An analogy in the physical world of estimating a RR is to measure the length of an object. A meterstick is precise enough to determine the width of a table to see if it will fit through a doorway, but a meterstick is not precise enough to measure the diameter of a shaft in an automobile engine with a tolerance of ±1.0 mm. To measure the shaft diameter one would use a micrometer. The micrometer while sufficiently precise to measure the shaft is not adequate to determine the size of a dust mite, usually in the range of 200 to 300 μm.

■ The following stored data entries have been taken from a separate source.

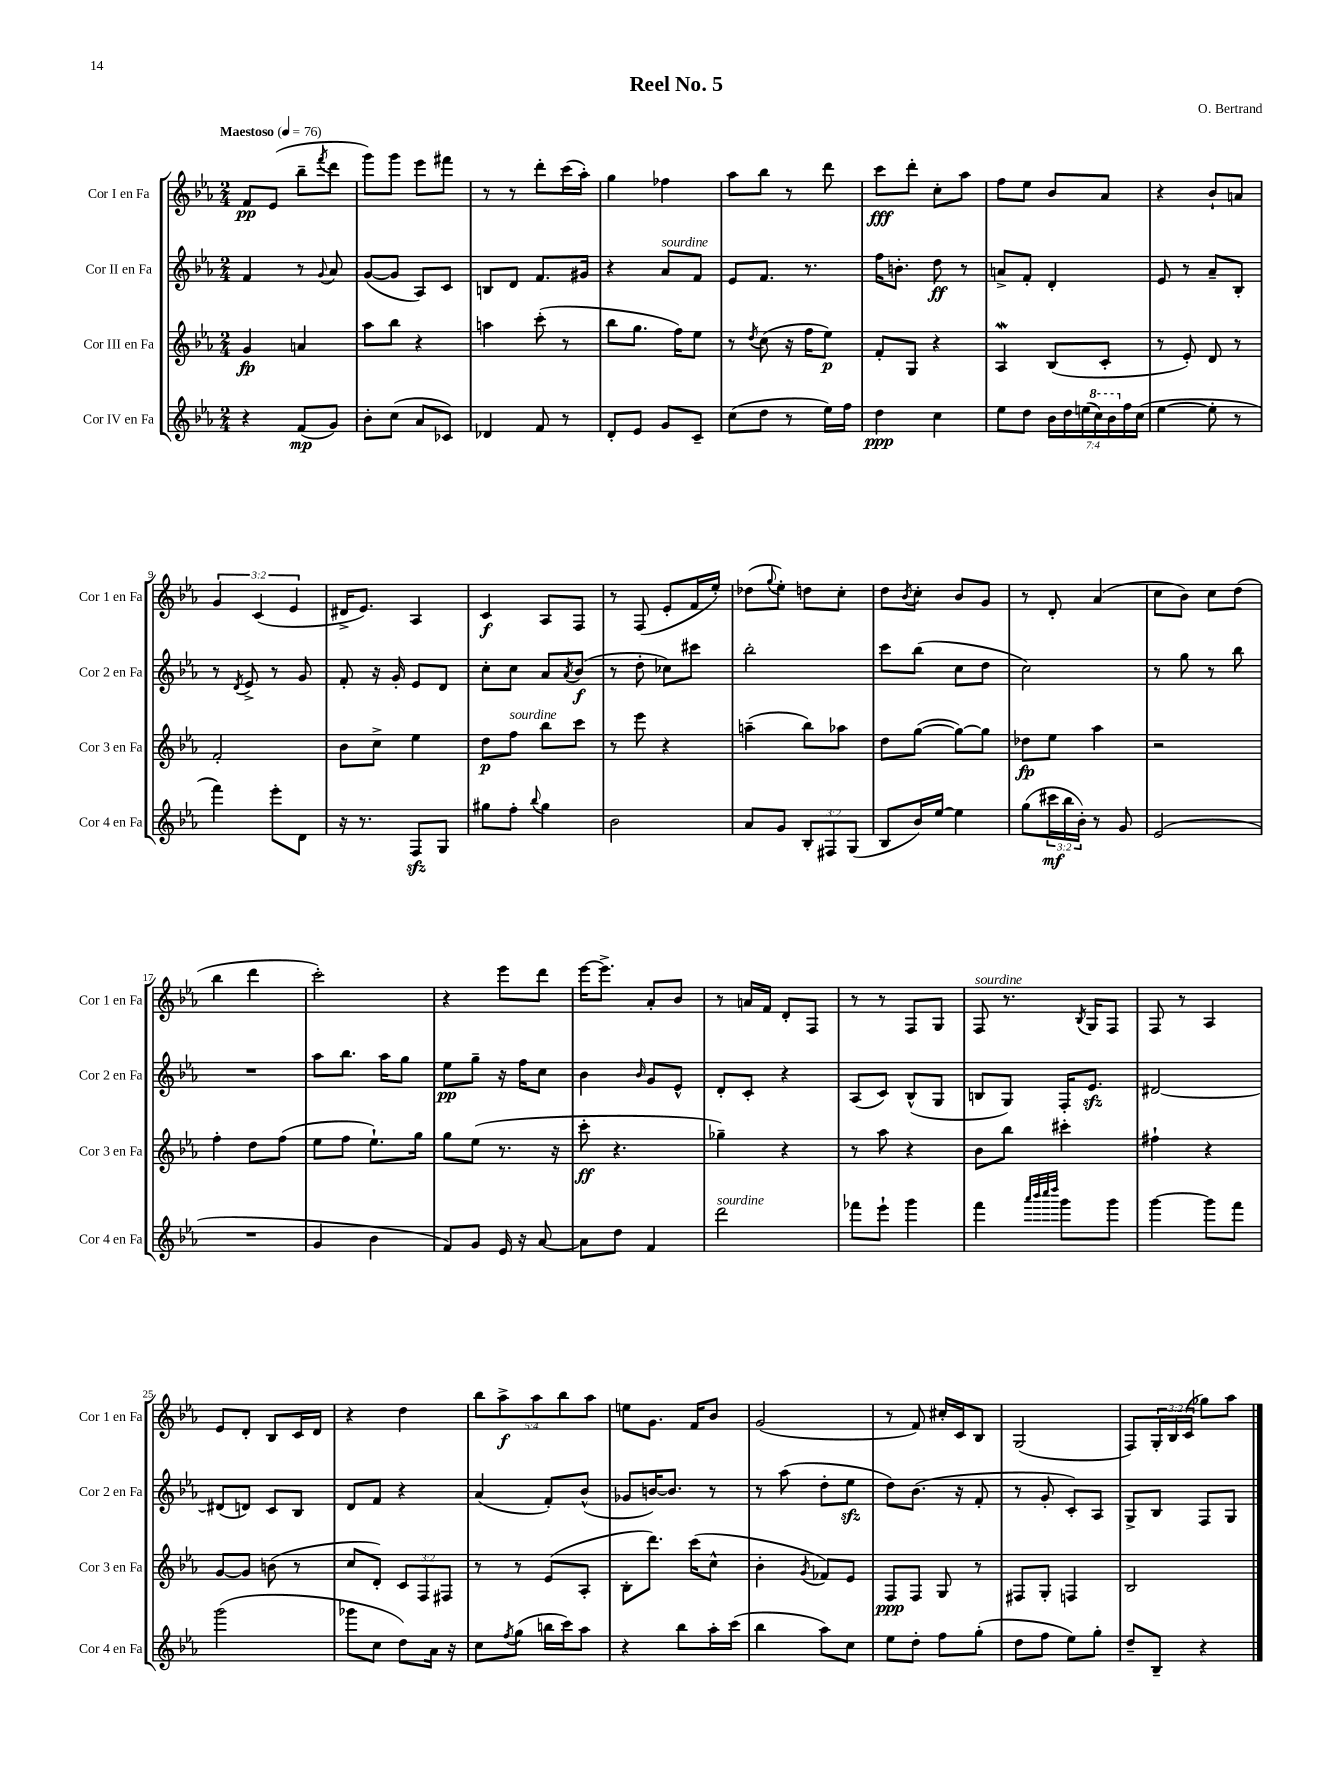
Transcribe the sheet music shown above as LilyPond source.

\header { title = "Reel No. 5" composer = "O. Bertrand" }
<<
\new StaffGroup <<
\new Staff = "s0" \with { instrumentName = "Cor I en Fa" shortInstrumentName = "Cor 1 en Fa" } {
    \clef treble \key ees \major \numericTimeSignature \time 2/4 \override Staff.TupletNumber.text = #tuplet-number::calc-fraction-text \tempo "Maestoso" 4 = 76
    f'8\pp ees'8( bes''8-- \acciaccatura { f'''8 } d'''8 |
    g'''8) g'''8 ees'''8 fis'''8 |
    r8 r8 d'''8-. c'''16( aes''16-.) |
    g''4 fes''4 |
    aes''8 bes''8 r8 d'''8 |
    c'''8\fff d'''8-. c''8-. aes''8 |
    f''8 ees''8 bes'8 aes'8 |
    r4 bes'8-! a'8 |
    \tuplet 3/2 { g'4 c'4( ees'4 } |
    dis'16-> ees'8.) aes4 |
    c'4\f aes8 f8 |
    r8 f8( ees'8-. f'16 ees''16-.) |
    des''8( \appoggiatura { g''8 } ees''8-.) d''8 c''8-. |
    d''8 \acciaccatura { bes'8 } c''8-. bes'8 g'8 |
    r8 d'8-. aes'4( |
    c''8 bes'8) c''8 d''8( |
    bes''4 d'''4 |
    c'''2-.) |
    r4 ees'''8 d'''8 |
    ees'''16~ ees'''8.-> aes'8-. bes'8 |
    r8 a'16 f'16 d'8-. f8 |
    r8 r8 f8 g8 |
    f8^\markup { \italic "sourdine" } r8. \acciaccatura { bes8 } g16 f8 |
    f8 r8 aes4 |
    ees'8 d'8-. bes8 c'16 d'16 |
    r4 d''4 |
    \tuplet 5/4 { bes''8 aes''8->\f aes''8 bes''8 aes''8 } |
    e''8 g'8. f'16 bes'8 |
    g'2( |
    r8 f'8) cis''16-. c'16 bes8 |
    g2( |
    f8) \tuplet 3/2 { g16-. bes16 c'16( } ges''8) aes''8 \bar "|." |
}
\new Staff = "s1" \with { instrumentName = "Cor II en Fa" shortInstrumentName = "Cor 2 en Fa" } {
    \clef treble \key ees \major \numericTimeSignature \time 2/4
    f'4 r8 \appoggiatura { g'8 } aes'8 |
    g'8~( g'8 aes8) c'8 |
    b8 d'8 f'8. gis'16 |
    r4 aes'8^\markup { \italic "sourdine" } f'8 |
    ees'8 f'8. r8. |
    f''16 b'8.-. d''8\ff r8 |
    a'8-> f'8-. d'4-. |
    ees'8 r8 aes'8-- bes8-. |
    r8 \acciaccatura { d'8 } ees'8-> r8 g'8 |
    f'8-. r16 g'16-. ees'8 d'8 |
    c''8-. c''8 aes'8 \acciaccatura { aes'8 } bes'8\f( |
    r8 d''8-. ces''8) cis'''8 |
    bes''2-. |
    c'''8 bes''8( c''8 d''8 |
    c''2) |
    r8 g''8 r8 bes''8 |
    R2 |
    aes''8 bes''8. aes''16 g''8 |
    ees''8\pp g''8-- r16 f''16 c''8 |
    bes'4 \grace { bes'16 } g'8 ees'8-^ |
    d'8-. c'8-. r4 |
    aes8( c'8) bes8-^( g8 |
    b8 g8) f16-. ees'8.\sfz |
    dis'2~ |
    dis'8( d'8) c'8 bes8 |
    d'8 f'8 r4 |
    aes'4( f'8-.) bes'8-^( |
    ges'8 b'16~) b'8. r8 |
    r8 aes''8( d''8-. ees''8\sfz |
    d''8) bes'8.( r16 f'8-. |
    r8 g'8-. c'8-.) aes8 |
    g8-> bes8 f8 g8 \bar "|." |
}
\new Staff = "s2" \with { instrumentName = "Cor III en Fa" shortInstrumentName = "Cor 3 en Fa" } {
    \clef treble \key ees \major \numericTimeSignature \time 2/4 \override Staff.TupletNumber.text = #tuplet-number::calc-fraction-text
    g'4\fp a'4 |
    aes''8 bes''8 r4 |
    a''4 c'''8-.( r8 |
    bes''8 g''8. f''16) ees''8 |
    r8 \acciaccatura { d''8 } c''8( r16 f''16 ees''8\p) |
    f'8-. g8 r4 |
    aes4\mordent bes8( c'8-. |
    r8 ees'8-.) d'8 r8 |
    f'2-. |
    bes'8 c''8-> ees''4 |
    d''8\p f''8^\markup { \italic "sourdine" } bes''8 c'''8 |
    r8 ees'''8 r4 |
    a''4--( bes''8) aes''8 |
    d''8 g''8~( g''8~) g''8 |
    des''8\fp ees''8 aes''4 |
    r2 |
    f''4-. d''8 f''8( |
    ees''8 f''8 ees''8.-!) g''16 |
    g''8 ees''8( r8. r16 |
    c'''8-.\ff r4. |
    ges''4--) r4 |
    r8 aes''8 r4 |
    bes'8 bes''8 cis'''4-. |
    fis''4-! r4 |
    g'8~ g'8 b'8( r8 |
    c''8 d'8-.) \tuplet 3/2 { c'8 f8 fis8 } |
    r8 r8 ees'8( aes8-. |
    bes8-. d'''8.) c'''16( c''8-^ |
    bes'4-. \acciaccatura { g'8 } fes'8) ees'8 |
    f8\ppp f8 g8 r8 |
    fis8 g8-. f4 |
    bes2 \bar "|." |
}
\new Staff = "s3" \with { instrumentName = "Cor IV en Fa" shortInstrumentName = "Cor 4 en Fa" } {
    \clef treble \key ees \major \numericTimeSignature \time 2/4 \override Staff.TupletNumber.text = #tuplet-number::calc-fraction-text
    r4 f'8\mp( g'8) |
    bes'8-. c''8( aes'8 ces'8) |
    des'4 f'8 r8 |
    d'8-. ees'8 g'8 c'8-- |
    c''8( d''8 r8 ees''16) f''16 |
    d''4\ppp c''4 |
    ees''8 d''8 \tuplet 7/4 { bes'16 d''16 e''16( \ottava #1 c'''16) bes''16 \ottava #0 f''16 c''16( } |
    ees''4~ ees''8-. r8 |
    f'''4) ees'''8-. d'8 |
    r16 r8. f8\sfz g8 |
    gis''8 f''8-. \appoggiatura { bes''8 } gis''4 |
    bes'2 |
    aes'8 g'8 \tuplet 3/2 { bes8-. fis8 g8( } |
    bes8 bes'16) ees''16~ ees''4 |
    g''8( \tuplet 3/2 { cis'''16\mf bes''16 bes'16-.) } r8 g'8 |
    ees'2( |
    R2 |
    g'4 bes'4 |
    f'8) g'8 ees'16 r16 aes'8~ |
    aes'8 d''8 f'4 |
    d'''2^\markup { \italic "sourdine" } |
    fes'''8 ees'''8-! g'''4 |
    f'''4 \grace { aes'''32 bes'''32 c''''32 d''''32 } g'''8 g'''8 |
    g'''4~ g'''8 f'''8 |
    g'''2( |
    ges'''8 c''8 d''8) aes'16 r16 |
    c''8 \acciaccatura { f''8 } g''8( b''16 c'''16) aes''8 |
    r4 bes''8 aes''16-. c'''16( |
    bes''4 aes''8) c''8 |
    ees''8 d''8-. f''8 g''8-.( |
    d''8 f''8 ees''8) g''8-. |
    d''8-- bes8-- r4 \bar "|." |
}
>>
>>
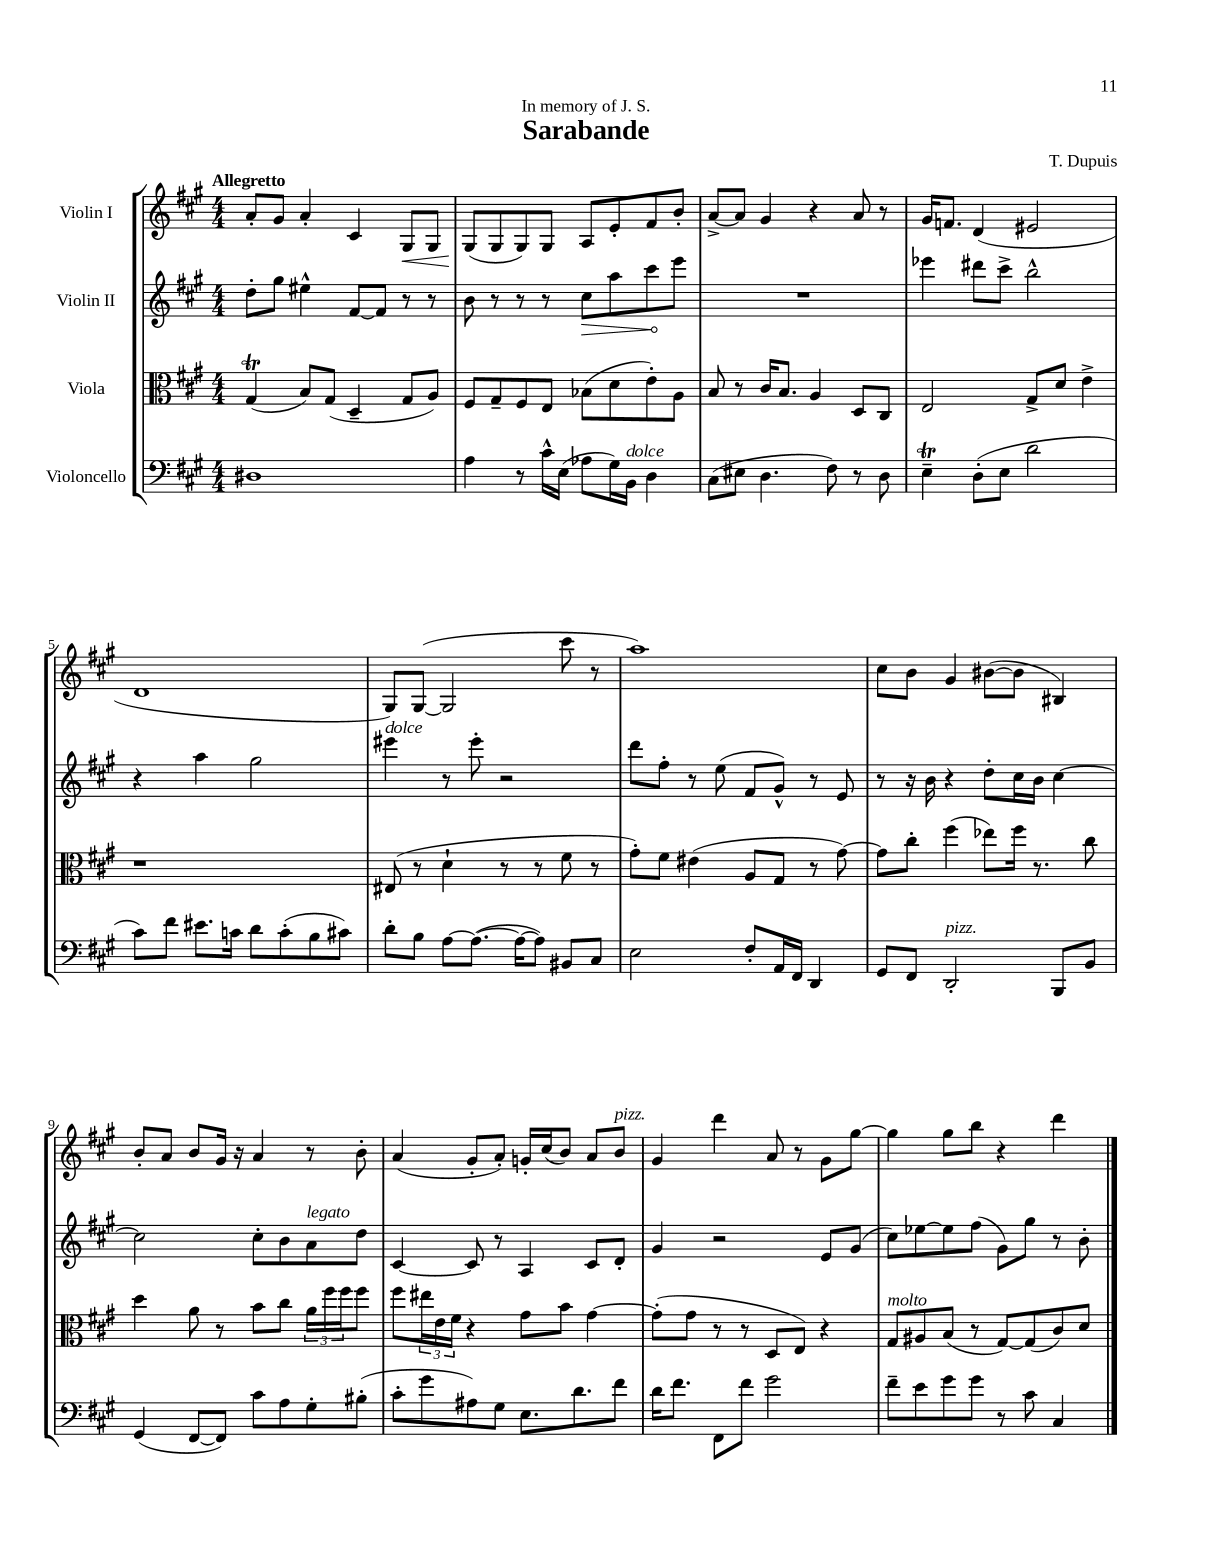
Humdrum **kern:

**kern	**kern	**kern	**kern
*staff4	*staff3	*staff2	*staff1
*clefF4	*clefC3	*clefG2	*clefG2
*k[f#c#g#]	*k[f#c#g#]	*k[f#c#g#]	*k[f#c#g#]
*M4/4	*M4/4	*M4/4	*M4/4
1D#	(4G#/	8dd'\L	8a'/L
.	.	8gg#\J	8g#/J
.	8B/L)	4ee#^^\	4a'/
.	(8G#/J	.	.
.	4D~/	[8f#/L	4c#/
.	.	8f#/]J	.
.	8G#/L	8r	8G#/L
.	8A/J)	8r	8G#/J
=	=	=	=
4A\	8F#/L	8b\	(8G#/L
.	8G#~/	8r	8G#/
8r	8F#/	8r	8G#/)
16c#^^\LL	8E/J	8r	8G#/J
(16E\JJ	.	.	.
8A-\L	(8B-\L	8cc#\L	8A/L
16G#\L)	8d\	8aa\	8e'/
16BB\JJ	.	.	.
4D\	8e'\)	8ccc#\	8f#/
.	8A\J	8eee\J	8b'/J
=	=	=	=
(8C#\L	8B/	1r	[8a^/L
8E#\J	8r	.	8a/]J
4.D\	16c#/LK	.	4g#/
.	8.B/J	.	.
.	4A/	.	4r
8F#\)	.	.	.
8r	8D/L	.	8a/
8D\	8C#/J	.	8r
=	=	=	=
4E~\	2E/	4eee-\	16g#/LK
.	.	.	8.f/J
(8D'\L	.	8ddd#\L	(4d/
8E\J	.	8ccc#^\J	.
2d\	8G#^/L	2bb^^\	2e#/
.	8d/J	.	.
.	4e^\	.	.
=	=	=	=
8c#\L)	1r	4r	1d
8f#\J	.	.	.
8.e#\L	.	4aa\	.
16c\Jk	.	.	.
8d\L	.	2gg#\	.
(8c'\	.	.	.
8B\	.	.	.
8c#\J)	.	.	.
=	=	=	=
8d'\L	(8E#/	4eee#\	8G#/L)
8B\J	8r	.	([8G#/J
[8A\L	4d`\	8r	2G#/]
(8.A\_J	.	8eee#'\	.
.	8r	2r	.
16A\_LK	.	.	.
8A\]J)	8r	.	.
8BB#/L	8f#\	.	8ccc#\
8C#/J	8r	.	8r
=	=	=	=
2E\	8g#'\L)	8ddd\L	1aa)
.	8f#\J	8ff#'\J	.
.	(4e#\	8r	.
.	.	(8ee\	.
8F#'/L	8A/L	8f#/L	.
16AA/L	8G#/J	8g#^^/J)	.
16FF#/JJ	.	.	.
4DD/	8r	8r	.
.	[8g#\)	8e/	.
=	=	=	=
8GG#/L	8g#\]L	8r	8cc#\L
8FF#/J	8cc#'\J	16r	8b\J
.	.	16b\	.
2DD'/	(4ff#\	4r	4g#/
.	8ee-\L)	8dd'\L	([8b#\L
.	16ff#\Jk	16cc#\L	8b#\]J
.	8.r	16b\JJ	.
8BBB/L	.	[4cc#\	4B#/)
8BB/J	8cc#\	.	.
=	=	=	=
(4GG#/	4dd\	2cc#\]	8b'/L
.	.	.	8a/J
[8FF#/L	8a\	.	8b/L
8FF#/]J)	8r	.	16g#/Jk
.	.	.	16r
8c#\L	8b\L	8cc#'\L	4a/
8A\	8cc#\J	8b\	.
8G#'\	24a\LL	8a\	8r
.	24ff#\	.	.
.	24ff#\J	.	.
(8B#'\J	8ff#\J	8dd\J	8b'\
=	=	=	=
8c#'\L	8ff#\L	[4c#/	(4a/
8g#\	24ee#\L	.	.
.	24e\	.	.
.	24f#\JJ	.	.
8A#\)	4r	8c#/]	8g#'/L
8G#\J	.	8r	8a'/J)
8.E\L	8g#\L	4A/	16g'/LL
.	.	.	(16cc#/J
.	8b\J	.	8b/J)
8.d\	.	.	.
.	[4g#\	8c#/L	8a/L
8f#\J	.	8d'/J	8b/J
=	=	=	=
16d\LK	(8g#'\]L	4g#/	4g#/
8.f#\J	.	.	.
.	8g#\J	.	.
8FF#\L	8r	2r	4ddd\
8f#\J	8r	.	.
2g#\	8D/L	.	8a/
.	8E/J)	.	8r
.	4r	8e/L	8g#\L
.	.	(8g#/J	[8gg#\J
=	=	=	=
8f#~\L	8G#/L	8cc#\L)	4gg#\]
8e\	8A#/	[8ee-\	.
8g#\	(8B/J	8ee-\]	8gg#\L
8g#\J	8r	(8ff#\J	8bb\J
8r	[8G#/L)	8g#\L)	4r
8c#\	(8G#/]	8gg#\J	.
4C#/	8c#/)	8r	4ddd\
.	8d/J	8b'\	.
==	==	==	==
*-	*-	*-	*-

The analogy can be carried through to the size of molecules, to the wavelength of visible light, and to the diameter of an electron. The conclusion is that while all the tasks involve measuring length and there is no practical ‘minimum length’, different tools and considerations are needed depending on the object to be measured and the precision required.”
Id. at 21.
“We agree with Wynder (1987) that epidemiology is able to correctly interpret relatively small relative risks, but only if the best epidemiological methodology is applied and only if the data are fully evaluated by examining all judgment criteria, especially those of biological plausibility. As RRs become smaller, the need for close adherence to these basic principles becomes greater. If these ideas are applied, a conclusion of no risk should reassure society. And when a risk is reported as positive, appropriate preventive measures to reduce avoidable illness can be used to successfully reach the ultimate goal of epidemiology and preventive medicine.”
Id. at 22.
Nicolich and Gamble probably provide more nuance than most courts want, but it is what scientists, policy makers, and lawyers need to hear. Simplistic rules, such as a requirement of two statistically significant studies with RR > 2, do not enhance the credibility of judicial judgments. The requirement is over- and under-inclusive; it screens out real causal associations while allowing spurious associations, almost certainly the product of bias or confounding, to stand.